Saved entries
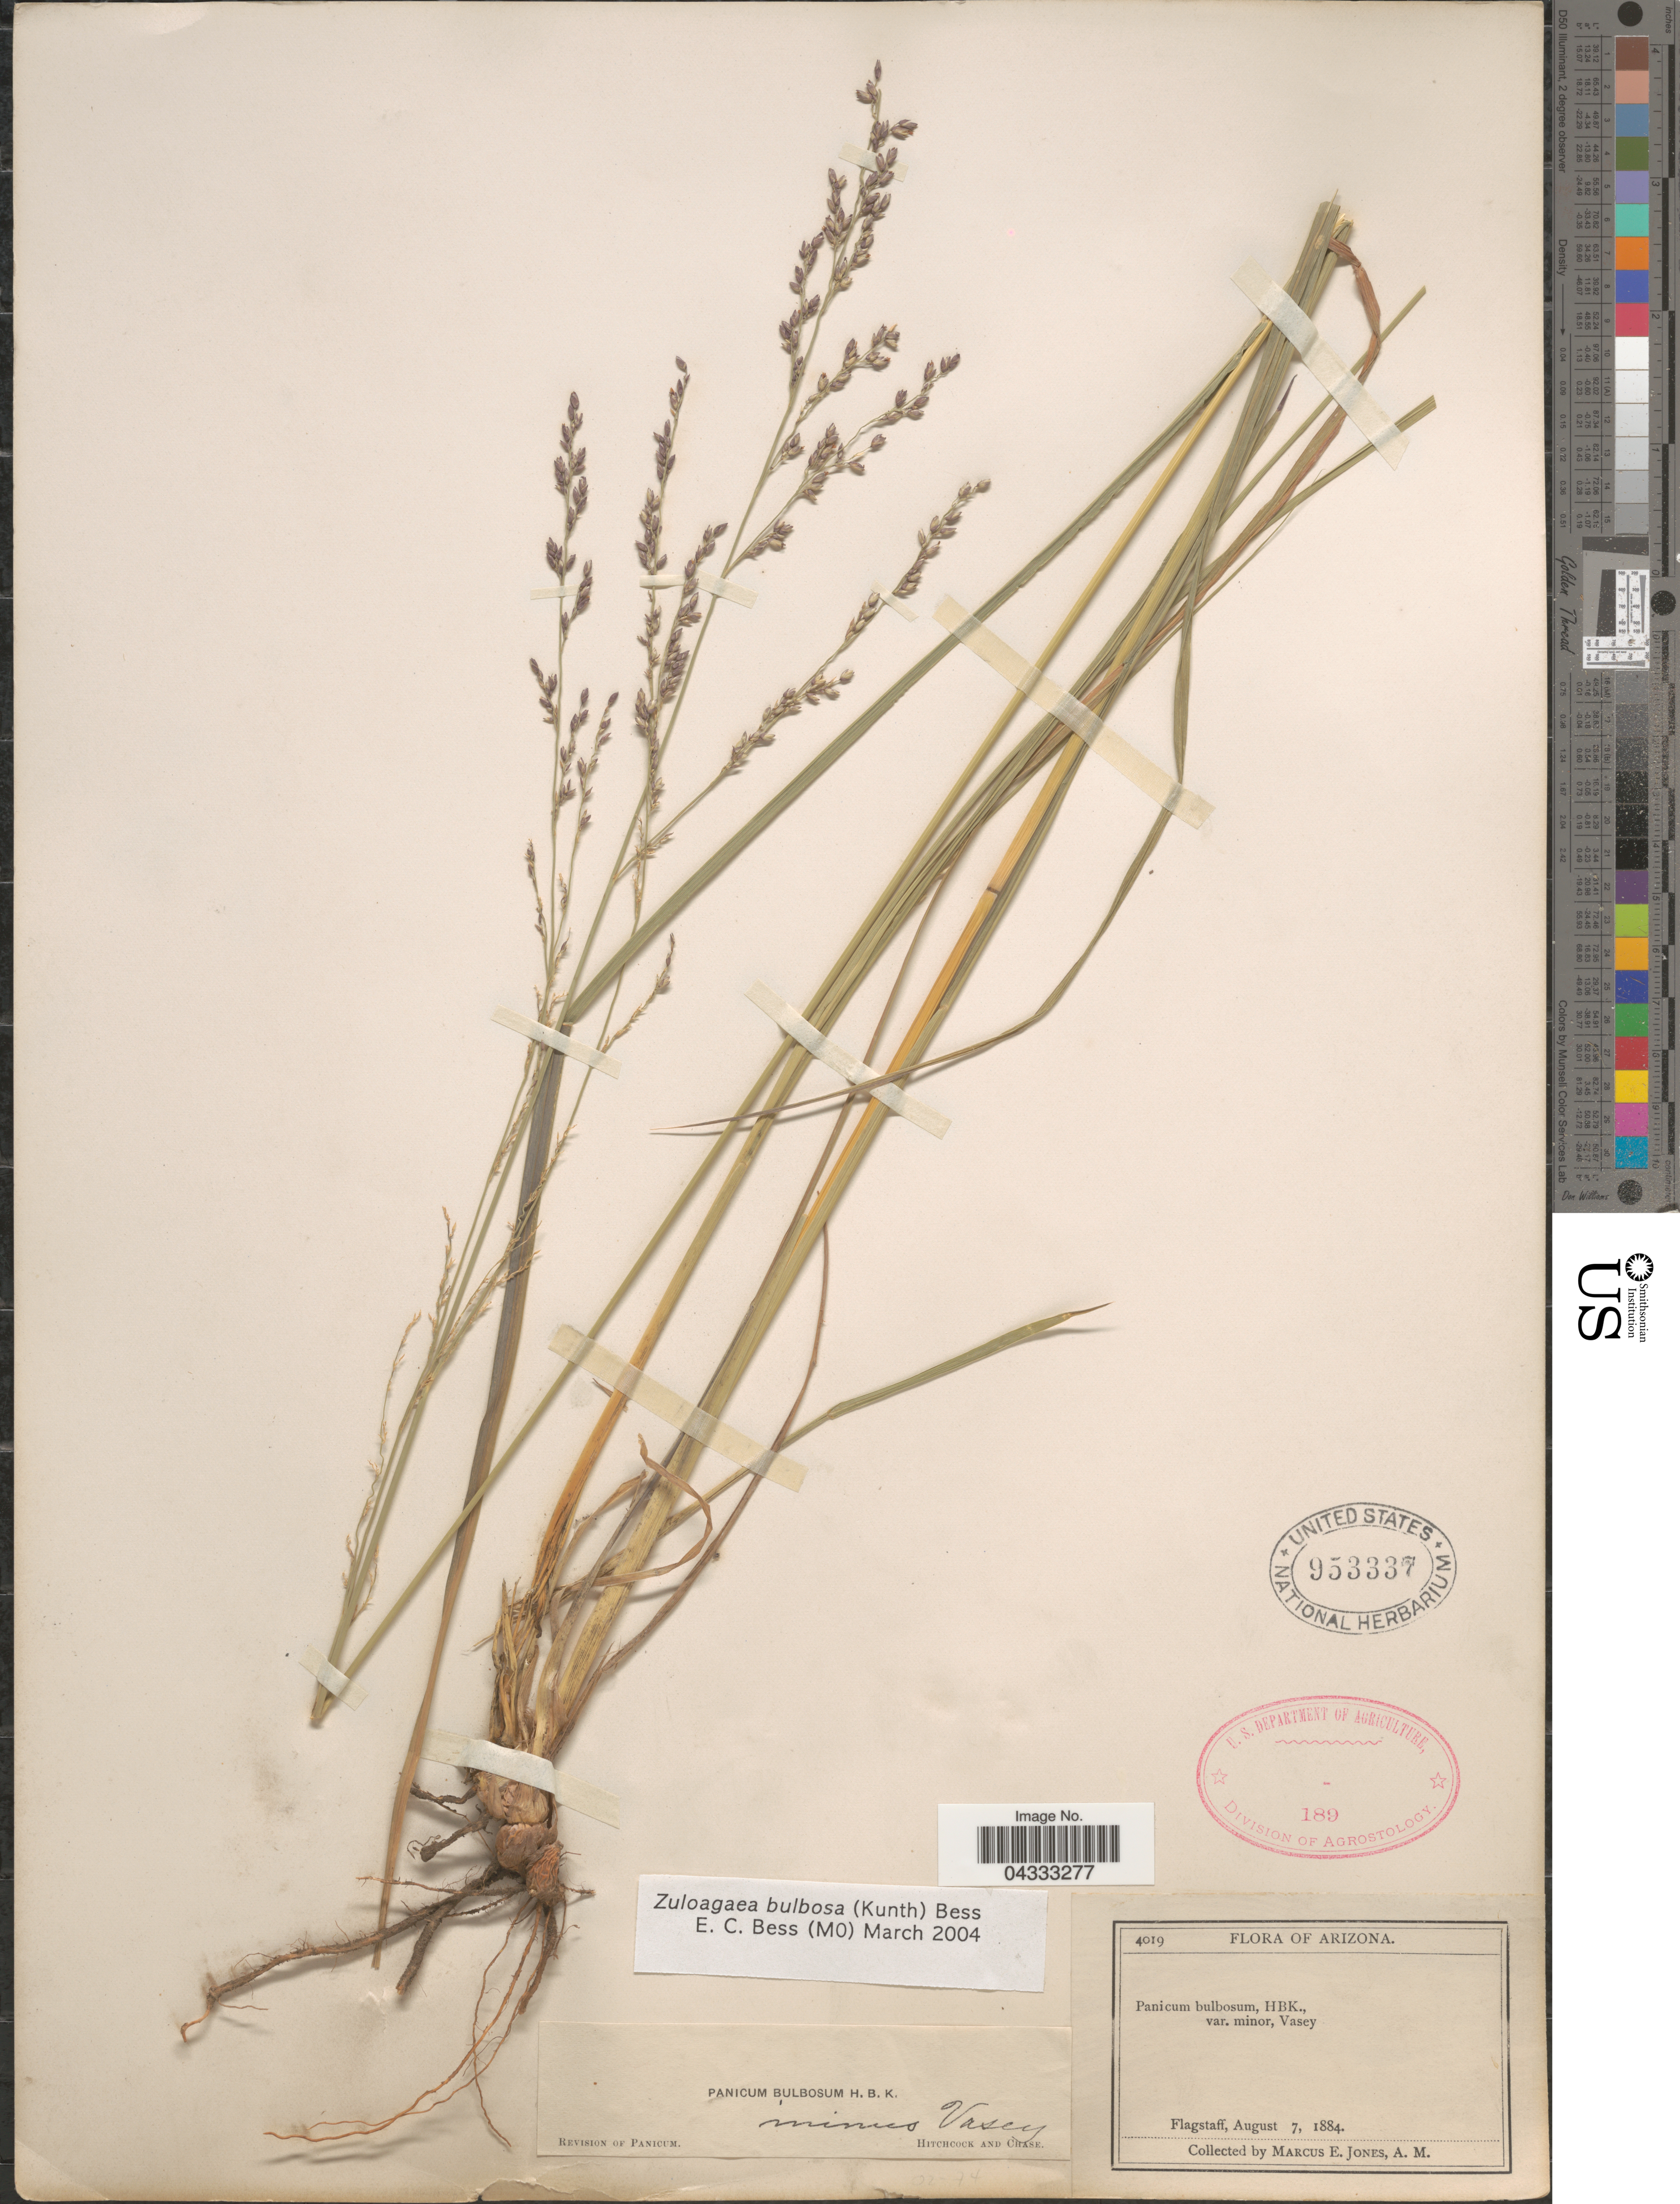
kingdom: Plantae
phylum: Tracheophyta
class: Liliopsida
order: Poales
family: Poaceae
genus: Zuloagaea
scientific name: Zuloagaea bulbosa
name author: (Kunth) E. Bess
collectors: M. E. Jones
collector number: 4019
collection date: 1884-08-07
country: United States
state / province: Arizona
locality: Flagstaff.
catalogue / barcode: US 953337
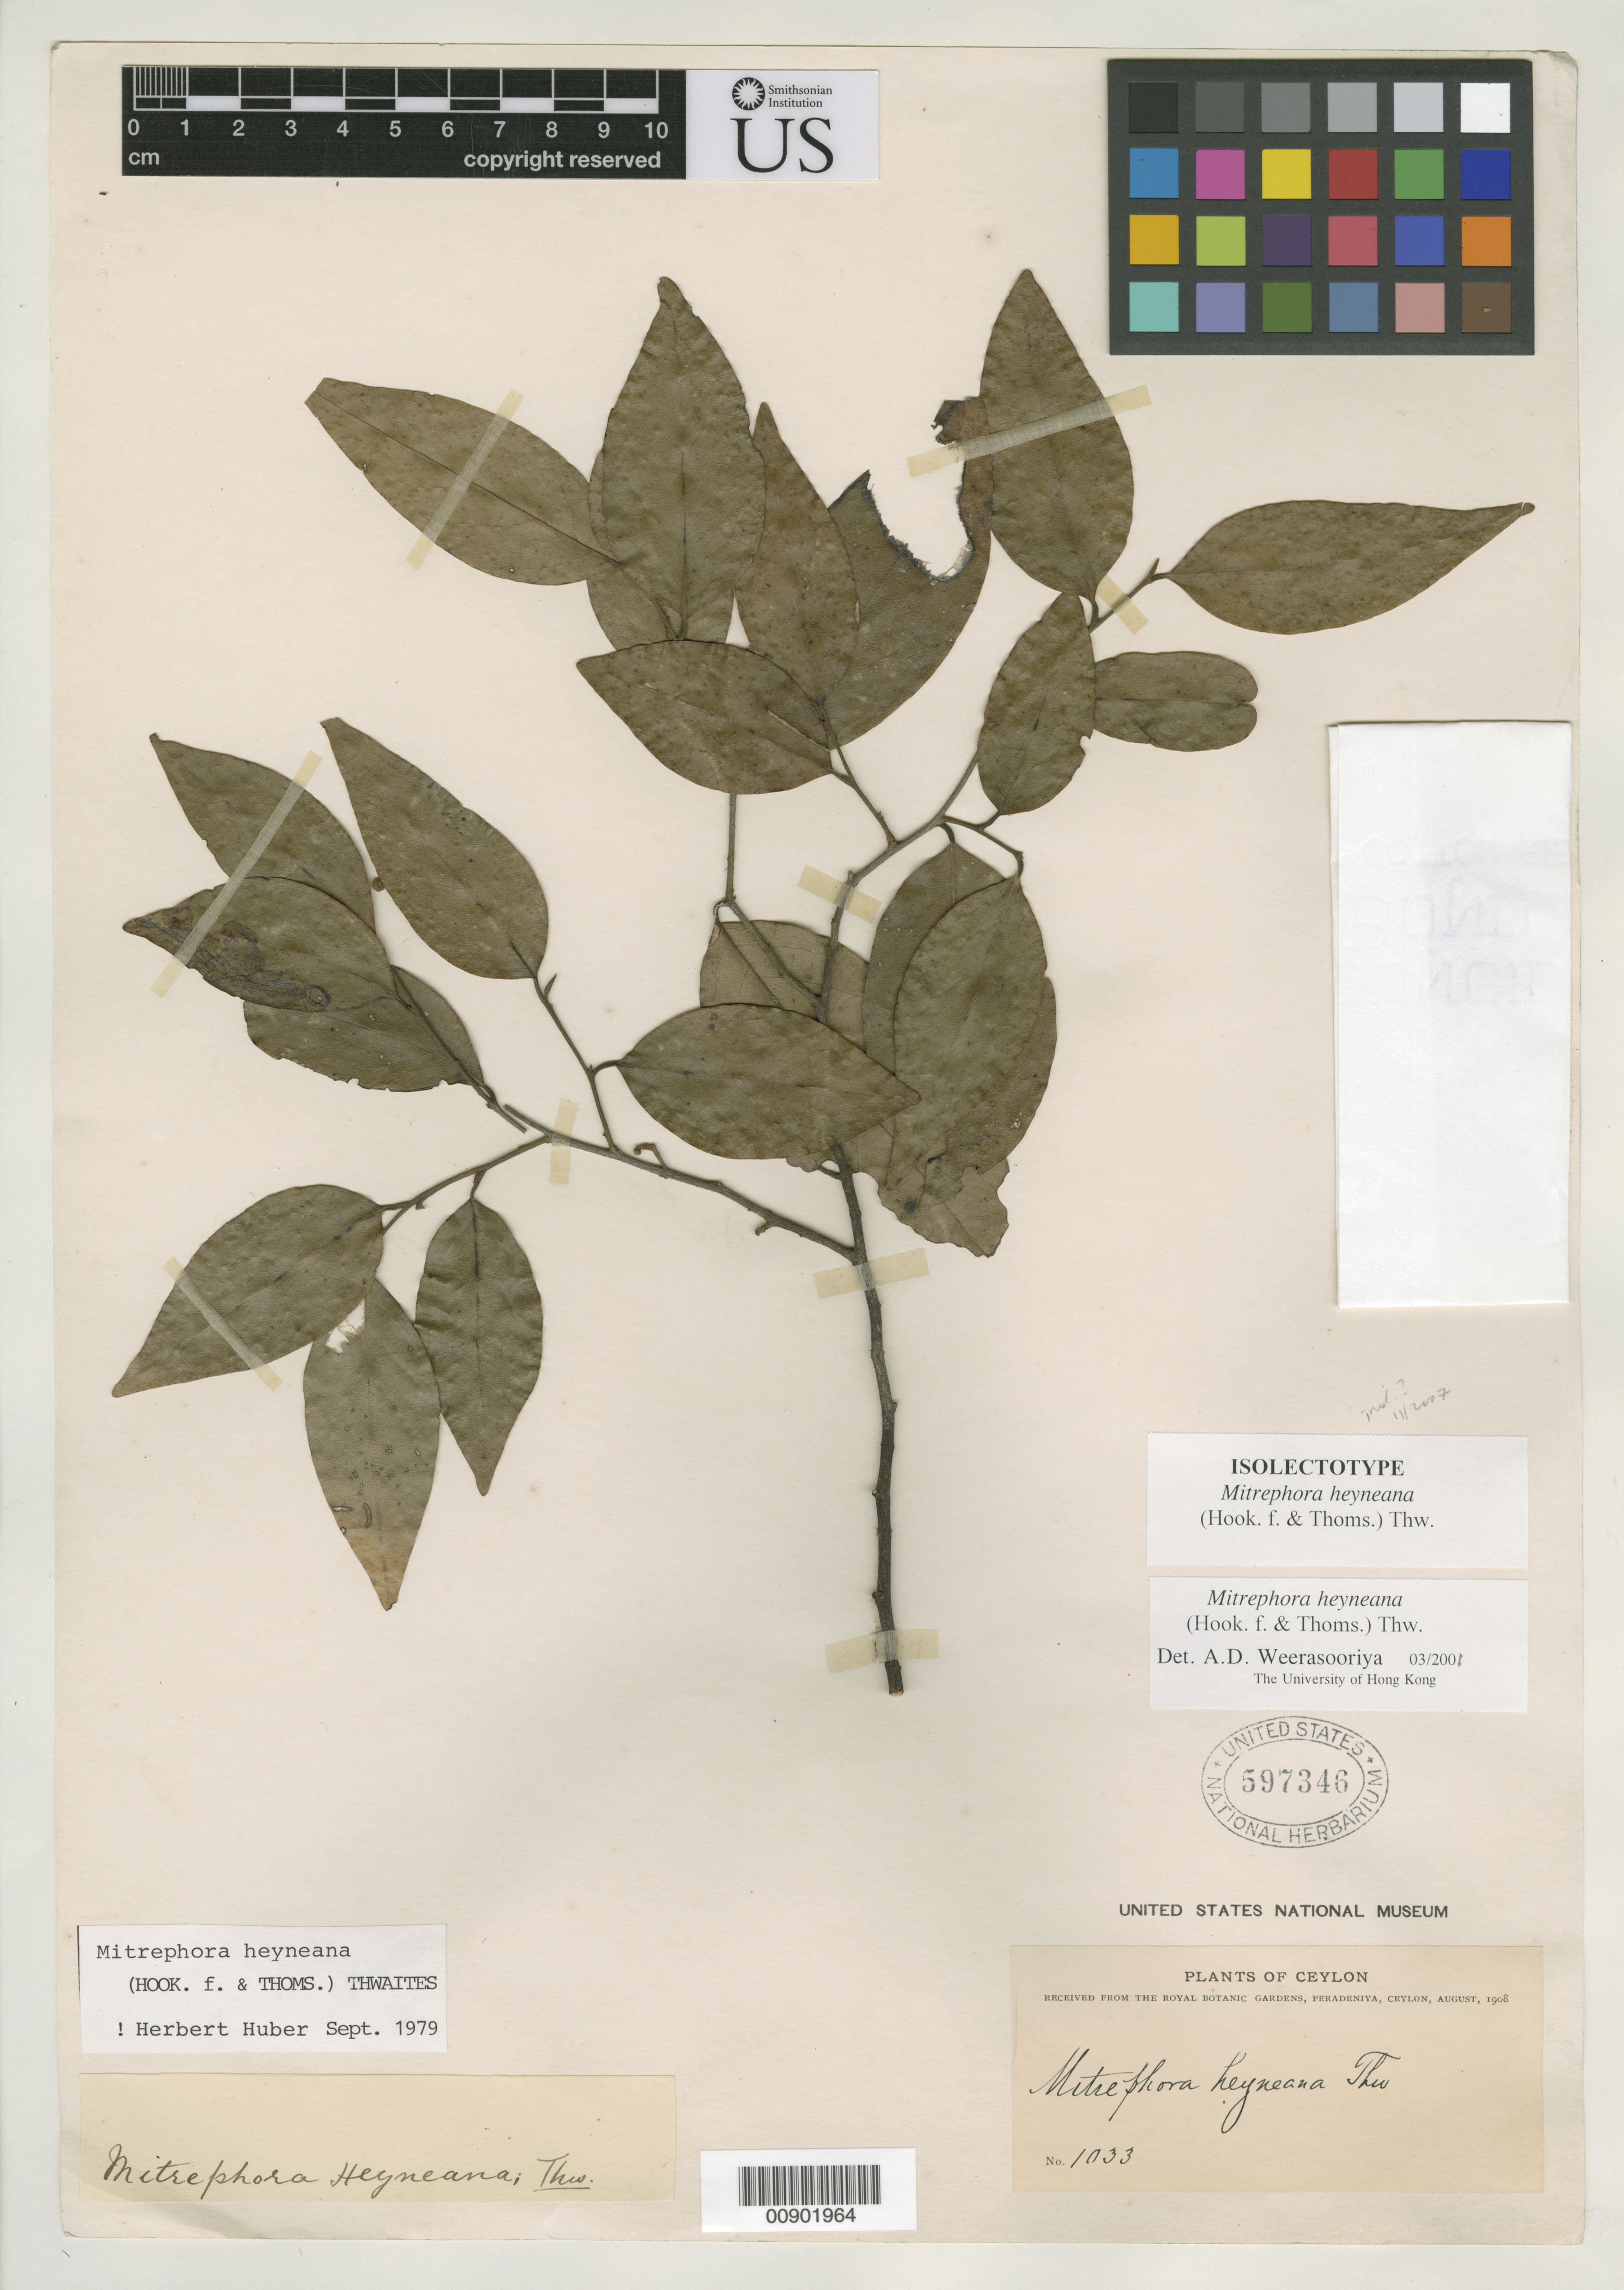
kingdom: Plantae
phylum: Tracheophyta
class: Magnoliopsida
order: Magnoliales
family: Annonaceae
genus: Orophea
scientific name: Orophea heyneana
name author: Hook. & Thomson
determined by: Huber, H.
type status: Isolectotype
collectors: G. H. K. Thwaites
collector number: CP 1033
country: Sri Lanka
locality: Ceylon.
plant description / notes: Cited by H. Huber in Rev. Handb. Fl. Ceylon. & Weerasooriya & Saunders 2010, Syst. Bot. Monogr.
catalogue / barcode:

[Problem statement]
Copy all of the data above with "collector number" switched to "collection number" throughout, leaving the rest unchanged. Omit the pictures.

[Result of the exercise]
kingdom: Plantae
phylum: Tracheophyta
class: Liliopsida
order: Poales
family: Poaceae
genus: Zuloagaea
scientific name: Zuloagaea bulbosa
name author: (Kunth) E. Bess
collectors: M. E. Jones
collection number: 4019
collection date: 1884-08-07
country: United States
state / province: Arizona
locality: Flagstaff.
catalogue / barcode: US 953337
kingdom: Plantae
phylum: Tracheophyta
class: Magnoliopsida
order: Magnoliales
family: Annonaceae
genus: Orophea
scientific name: Orophea heyneana
name author: Hook. & Thomson
determined by: Huber, H.
type status: Isolectotype
collectors: G. H. K. Thwaites
collection number: CP 1033
country: Sri Lanka
locality: Ceylon.
plant description / notes: Cited by H. Huber in Rev. Handb. Fl. Ceylon. & Weerasooriya & Saunders 2010, Syst. Bot. Monogr.
catalogue / barcode:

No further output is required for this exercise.